Padmini Kishore is a high school biology teacher at La Mirada High School in La Mirada, CA. She teaches AP biology, International Baccalaureate (IB) biology, honors biology, Solar Academy biology, and general biology. She has a B.S. in Botany-Zoology-Chemistry from Agra University at Aligarh, Uttar Pradesh, India; a bachelors degree in education in biology and science methods with special training in educational technology from Maharaja Sayajirao University at Vadodara, Gujarat, India; and an M.S. in secondary science education from California State University Long Beach. She currently serves on the NGSS Leadership Team for the Norfolk-La Mirada Unified School District, as Coordinator for Student-Based Workshops at Aquarium of the Pacific in Long Beach, California, and as Coordinator for the Roundhouse Aquarium Water-logged Program. Science Fair Delegations for which she has served as Lead Teacher have won 11 awards at the city, district and state levels.
John Murnan teaches AP biology, AP capstone research, and human anatomy and physiology at Etowah High School in Woodstock, Georgia. John has served as an AP biology reader since 2015. He has experience writing and producing videos for TEDxED and Science Screen Reports. He has also conducted research on the effectiveness of an inquiry approach for student understanding of natural selection. He served as a Teacher Scholar at the Institute on Neuroscience where he studied the effects of early exposure to anesthesia on brain development. He has also presented at professional conferences on ways to improve vertical integration between elementary, middle and high schools.
Susan Morgan teaches chemistry, forensic science, genetics, and environmental science at Bowling Green High School and dual-credit chemistry at Western Kentucky University. She has a B.S. in biology and chemistry, and another B.S. from the Cumberland School for Medical Technology at WKU. She also has an M.A.E. and her secondary teaching certificate from WKU. She was a medical technologist before becoming a teacher and was a Clinical Laboratory Specialist in Cytogenetics. She is a National Board Certified Teacher in AYA chemistry.

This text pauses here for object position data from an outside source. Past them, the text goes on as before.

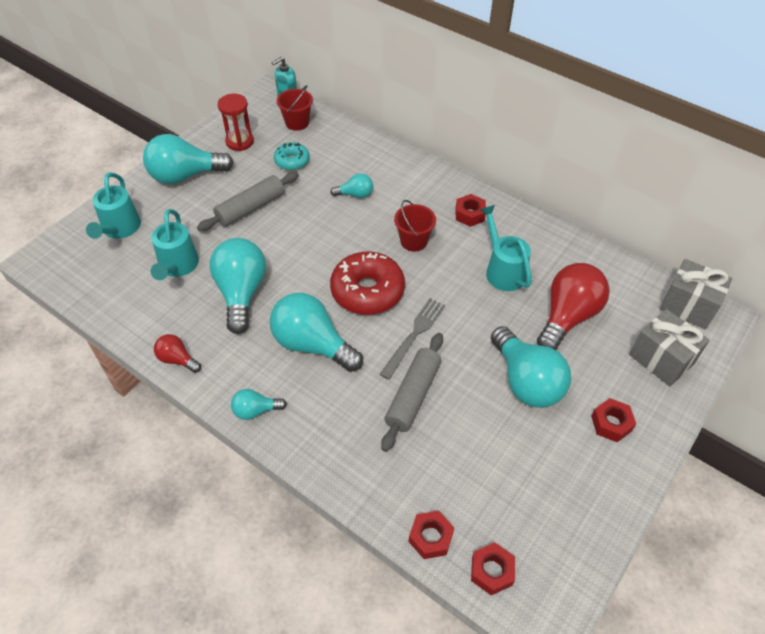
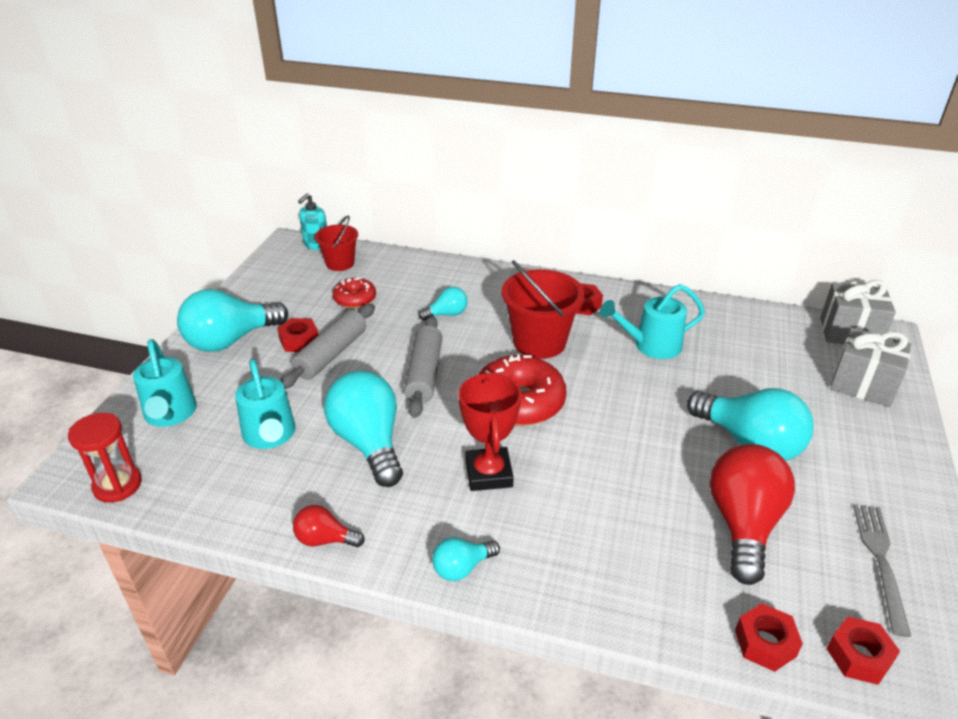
camera: 20 degrees left, 15 degrees down
(239, 142) = (281, 294): red hourglass -> red hourglass (117, 485)
(292, 161) = (355, 299): turquoise donut -> red donut
(312, 344) = (489, 473): turquoise light bulb -> red trophy
(412, 395) = (639, 493): grey rolling pin -> grey rolling pin (424, 374)
(413, 241) = (539, 342): red bucket -> red bucket, size x1.63
(414, 335) = (600, 432): grey fork -> grey fork (880, 561)
(502, 270) = (650, 346): turquoise watering can -> turquoise watering can turned 60 degrees counterclockwise
(567, 316) = (746, 371): red light bulb -> red light bulb (743, 524)
(611, 423) = (863, 458): red nut -> red nut (299, 341)

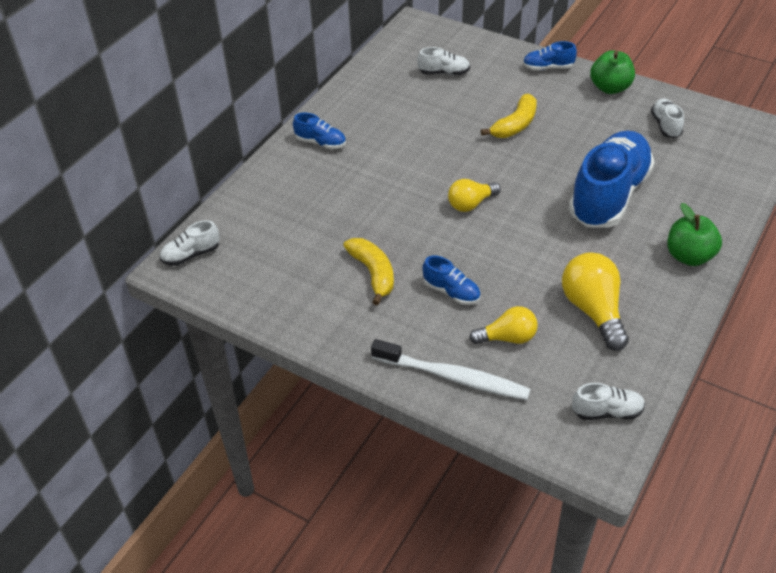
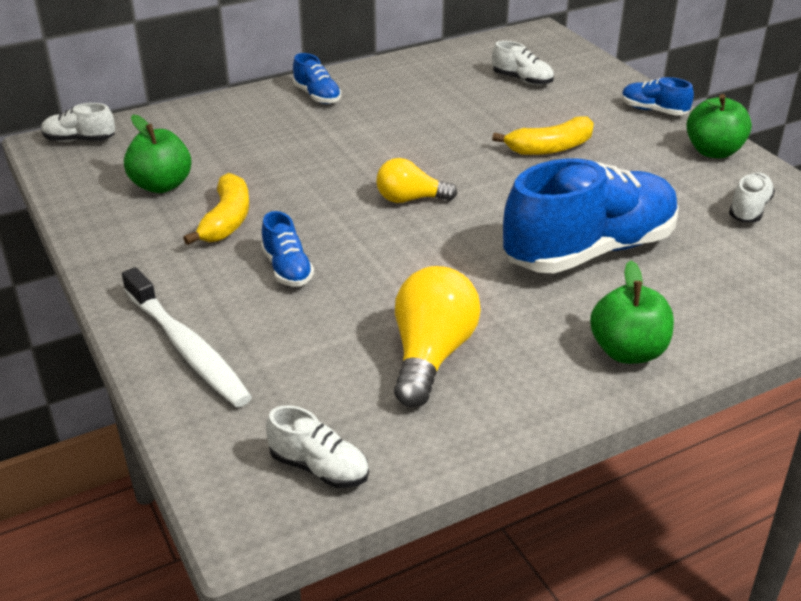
camera: 30 degrees right, 10 degrees down
(297, 266) = (161, 185): none -> green apple
(507, 337) = (295, 337): yellow light bulb -> none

Traci Richardson-McVicker teaches high school science in Perry, Oklahoma. She has her B.S. in zoology, an M.S. in teaching, learning & leadership, and is working on a Ph.D. in educational technology from Oklahoma State University. She was Oklahoma Science Teacher Association High School Science Teacher of the Year and also won the NABT Outstanding Biology Teacher Award in 2016. She was an NSTA New Science Teacher Fellow in 2011. She started teaching by accident. She has always loved science, but when she applied for a lab assistant job as an undergrad, she found out it also came with teaching responsibilities, and she was terrified. She realized during her first semester, however, how much fun it was to help students figure out how the world works. Thirteen years later, she loves teaching science even more, and especially loves learning with students from small, rural communities like the one where she grew up.